# Please help me in finding a job in singapore



## yakshana (Jul 17, 2011)

Hai all,

I am yakshana from India. i did MBA with HR specialisation in a recognised unversity. i worked in consultancy as HR Executive for 6 months. After that i have joined in E-publishing company as Project manager. i have more than 1 and half year experience in this filed.

PLease let me know if there is a vacancy for any one one of this postion in singapore.

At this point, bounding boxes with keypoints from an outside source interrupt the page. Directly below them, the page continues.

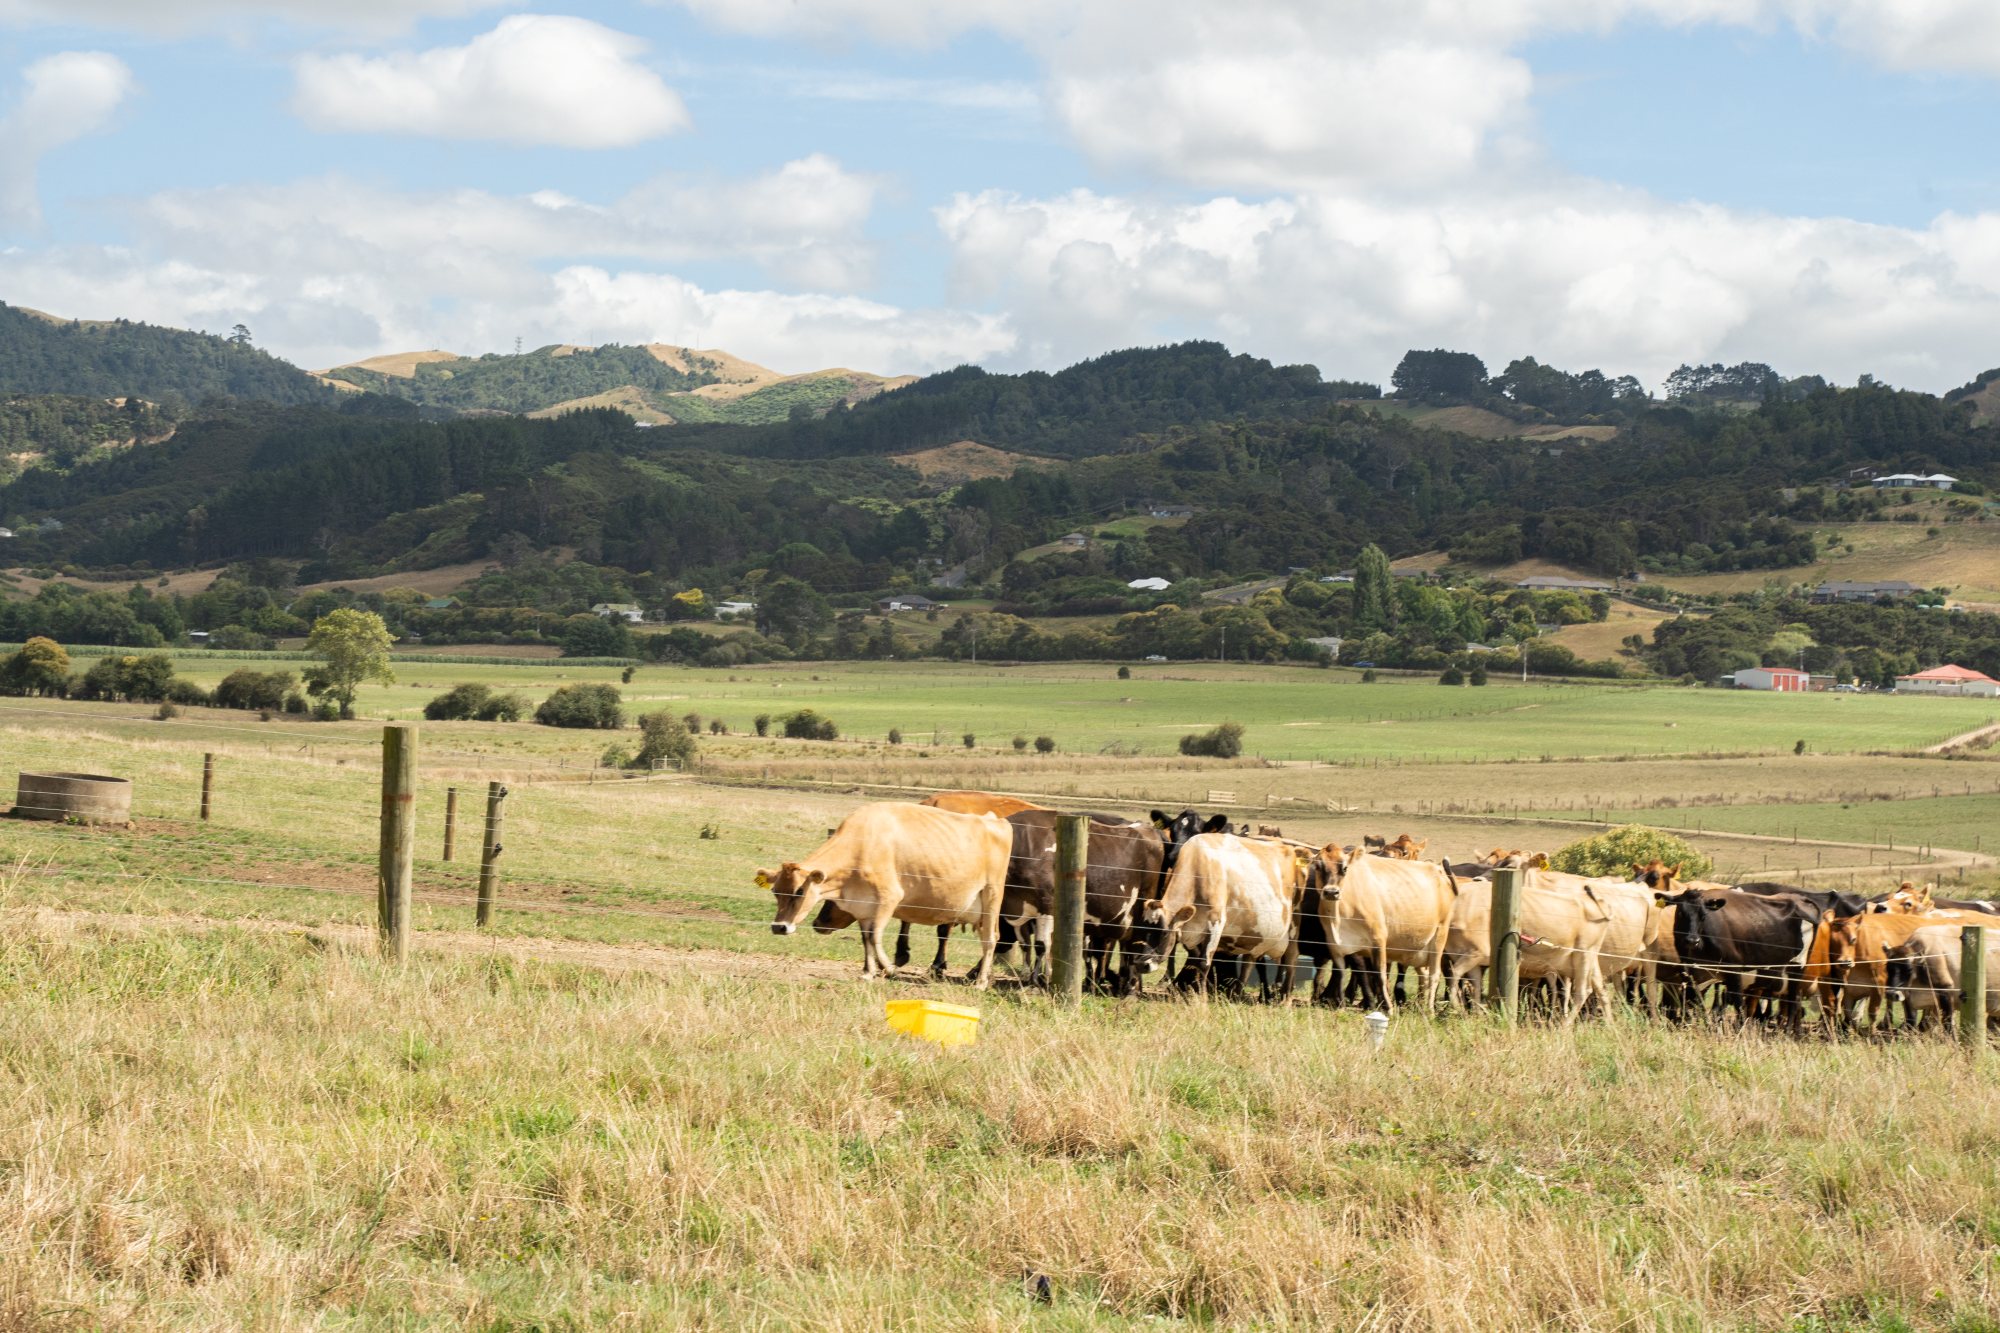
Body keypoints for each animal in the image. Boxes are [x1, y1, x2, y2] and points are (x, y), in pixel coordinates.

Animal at [758, 802, 1012, 987]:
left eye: (800, 891)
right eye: (775, 891)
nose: (779, 927)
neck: (861, 845)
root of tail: (995, 820)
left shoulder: (889, 899)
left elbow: (875, 936)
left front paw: (887, 968)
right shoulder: (863, 908)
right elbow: (866, 939)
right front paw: (868, 972)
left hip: (992, 895)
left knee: (990, 938)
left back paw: (981, 982)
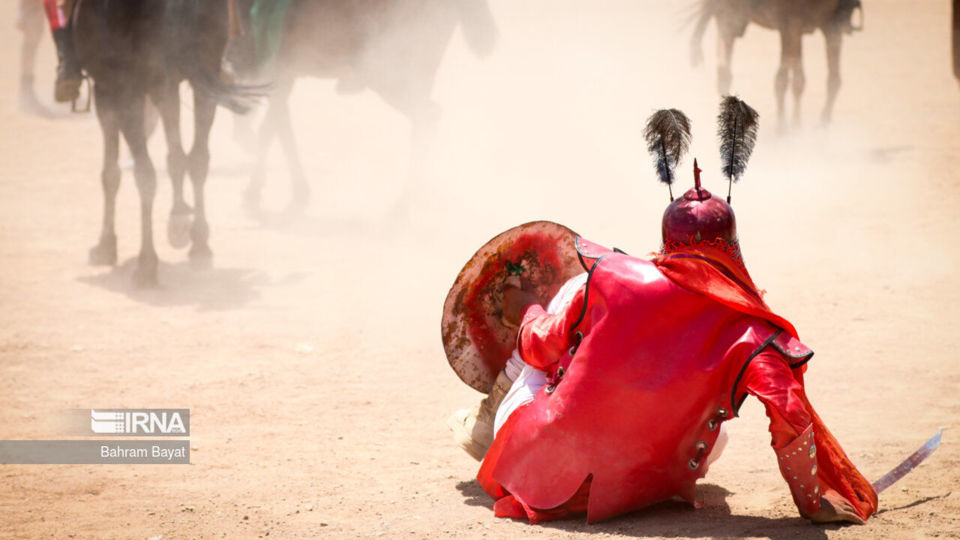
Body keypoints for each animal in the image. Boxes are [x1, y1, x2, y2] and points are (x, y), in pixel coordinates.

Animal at [74, 0, 251, 286]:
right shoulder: (166, 84)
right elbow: (176, 155)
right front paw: (179, 219)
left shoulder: (107, 90)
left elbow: (110, 174)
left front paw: (105, 246)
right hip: (203, 70)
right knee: (199, 157)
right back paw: (199, 244)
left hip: (128, 90)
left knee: (145, 174)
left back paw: (147, 265)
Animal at [233, 0, 498, 213]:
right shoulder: (284, 72)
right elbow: (276, 126)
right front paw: (291, 191)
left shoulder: (281, 69)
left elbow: (274, 128)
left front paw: (259, 190)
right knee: (426, 122)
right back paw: (417, 195)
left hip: (385, 72)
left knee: (429, 116)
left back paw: (401, 207)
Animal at [690, 0, 862, 129]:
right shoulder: (793, 25)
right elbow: (789, 80)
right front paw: (788, 127)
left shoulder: (814, 25)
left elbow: (821, 79)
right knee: (724, 71)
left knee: (723, 72)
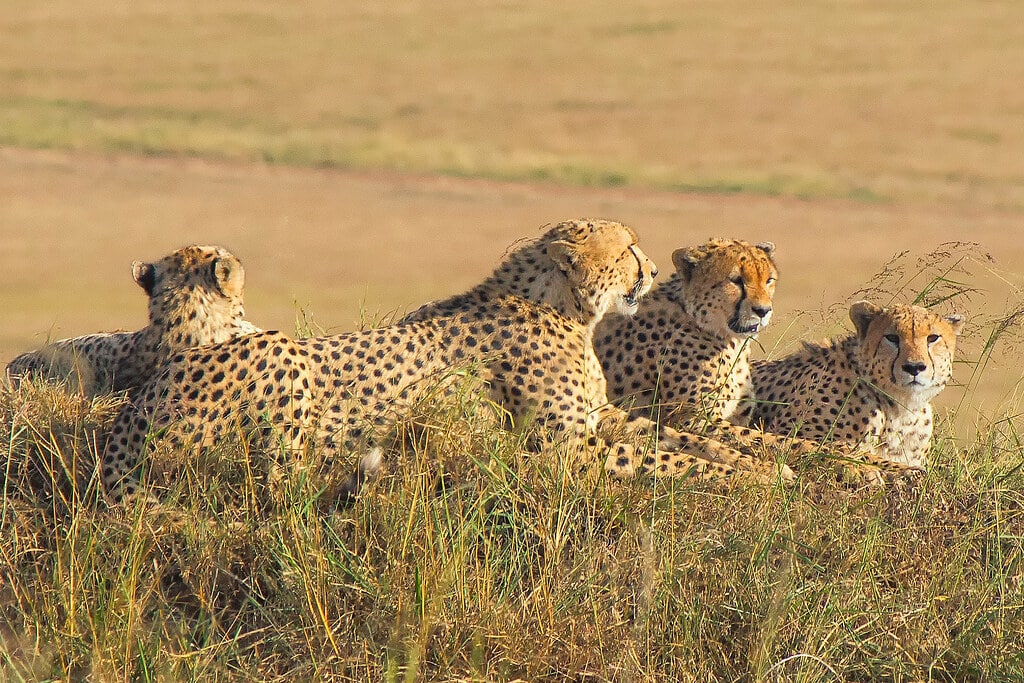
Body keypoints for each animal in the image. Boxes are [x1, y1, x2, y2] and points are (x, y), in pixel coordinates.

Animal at [100, 219, 792, 503]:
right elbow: (665, 458)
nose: (650, 269)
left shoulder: (603, 419)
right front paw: (755, 479)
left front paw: (761, 465)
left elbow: (684, 438)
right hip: (286, 360)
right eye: (626, 250)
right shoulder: (563, 450)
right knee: (282, 478)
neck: (565, 307)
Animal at [594, 238, 919, 484]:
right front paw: (854, 466)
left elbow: (780, 440)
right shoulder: (693, 419)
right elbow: (767, 440)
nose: (763, 310)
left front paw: (888, 467)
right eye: (736, 281)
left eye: (769, 280)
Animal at [748, 300, 964, 469]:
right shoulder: (787, 432)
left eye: (933, 338)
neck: (901, 409)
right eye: (892, 338)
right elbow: (854, 452)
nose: (914, 367)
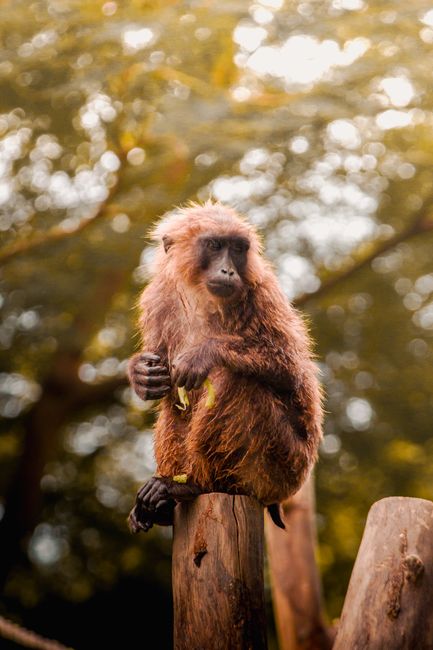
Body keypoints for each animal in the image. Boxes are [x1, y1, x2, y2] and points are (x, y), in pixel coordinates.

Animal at [127, 201, 323, 533]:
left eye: (237, 249)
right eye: (215, 246)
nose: (228, 270)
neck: (200, 298)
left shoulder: (262, 293)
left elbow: (292, 372)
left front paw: (204, 353)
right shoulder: (159, 298)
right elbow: (165, 383)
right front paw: (141, 374)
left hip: (283, 468)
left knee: (236, 381)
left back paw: (192, 485)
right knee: (176, 402)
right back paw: (167, 499)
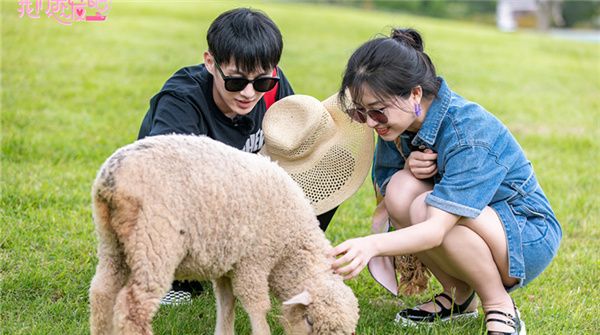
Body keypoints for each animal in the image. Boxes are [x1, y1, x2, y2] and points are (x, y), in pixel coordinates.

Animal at [88, 135, 358, 335]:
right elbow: (256, 304)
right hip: (154, 242)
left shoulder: (228, 263)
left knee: (102, 291)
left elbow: (227, 302)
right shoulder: (254, 260)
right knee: (133, 307)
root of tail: (111, 178)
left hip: (113, 241)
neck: (290, 249)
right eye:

Also, please guide me in finding out a job over there.

Thanks,
Yakshana


----------



## yakshana (Jul 17, 2011)

yakshana said:


> Hai all,
> 
> I am yakshana from India. i did MBA with HR specialisation in a recognised unversity. i worked in consultancy as HR Executive for 6 months. After that i have joined in E-publishing company as Project manager. i have more than 1 and half year experience in this filed.
> 
> ...



Hi all,

Can anyone help me?

Regards,
Yakshana


----------



## jojo (Sep 20, 2007)

We're not a job search forum, so its unlikely here that anyone can help you I'm afraid

Jo xxx


----------



## vaibhav (Jun 10, 2011)

yakshana said:


> Hi all,
> 
> Can anyone help me?
> 
> ...


Hi .. 

It is indeed very tough to find a job in Singapore (speaking on my personal experience) . However, even if u do find a job, it gets into a totally different scenario with the work permit issues. Hence, i would request you to look at other options as well (just on my experience). Although you should still apply to various companies in Singapore!

Hope it helps!


----------



## yakshana (Jul 17, 2011)

vaibhav said:


> Hi ..
> 
> It is indeed very tough to find a job in Singapore (speaking on my personal experience) . However, even if u do find a job, it gets into a totally different scenario with the work permit issues. Hence, i would request you to look at other options as well (just on my experience). Although you should still apply to various companies in Singapore!
> 
> Hope it helps!



Thanks for our comments..

I will try fro some other options...


----------